◆ Work item ◆
Retype the full set of data, character for character.

[Source records]
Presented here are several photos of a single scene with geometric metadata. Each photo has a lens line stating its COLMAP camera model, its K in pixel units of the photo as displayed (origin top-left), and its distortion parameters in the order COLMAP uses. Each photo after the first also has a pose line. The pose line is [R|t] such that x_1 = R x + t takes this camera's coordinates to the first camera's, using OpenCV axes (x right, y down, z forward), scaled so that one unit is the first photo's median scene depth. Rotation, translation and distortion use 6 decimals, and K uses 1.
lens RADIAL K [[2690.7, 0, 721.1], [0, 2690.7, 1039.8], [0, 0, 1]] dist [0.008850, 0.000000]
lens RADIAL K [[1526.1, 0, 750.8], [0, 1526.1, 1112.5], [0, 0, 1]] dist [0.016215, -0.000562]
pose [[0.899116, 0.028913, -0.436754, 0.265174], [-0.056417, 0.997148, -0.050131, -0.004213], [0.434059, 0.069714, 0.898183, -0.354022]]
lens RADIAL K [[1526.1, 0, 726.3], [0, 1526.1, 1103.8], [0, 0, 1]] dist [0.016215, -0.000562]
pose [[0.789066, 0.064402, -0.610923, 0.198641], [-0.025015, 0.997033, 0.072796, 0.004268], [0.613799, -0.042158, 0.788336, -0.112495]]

◆ Answer to this problem ◆
Presented here are several photos of a single scene with geometric metadata. Each photo has a lens line stating its COLMAP camera model, its K in pixel units of the photo as displayed (origin top-left), and its distortion parameters in the order COLMAP uses. Each photo after the first also has a pose line. The pose line is [R|t] such that x_1 = R x + t takes this camera's coordinates to the first camera's, using OpenCV axes (x right, y down, z forward), scaled so that one unit is the first photo's median scene depth. Rotation, translation and distortion use 6 decimals, and K uses 1.
lens RADIAL K [[2690.7, 0, 721.1], [0, 2690.7, 1039.8], [0, 0, 1]] dist [0.008850, 0.000000]
lens RADIAL K [[1526.1, 0, 750.8], [0, 1526.1, 1112.5], [0, 0, 1]] dist [0.016215, -0.000562]
pose [[0.899116, 0.028913, -0.436754, 0.265174], [-0.056417, 0.997148, -0.050131, -0.004213], [0.434059, 0.069714, 0.898183, -0.354022]]
lens RADIAL K [[1526.1, 0, 726.3], [0, 1526.1, 1103.8], [0, 0, 1]] dist [0.016215, -0.000562]
pose [[0.789066, 0.064402, -0.610923, 0.198641], [-0.025015, 0.997033, 0.072796, 0.004268], [0.613799, -0.042158, 0.788336, -0.112495]]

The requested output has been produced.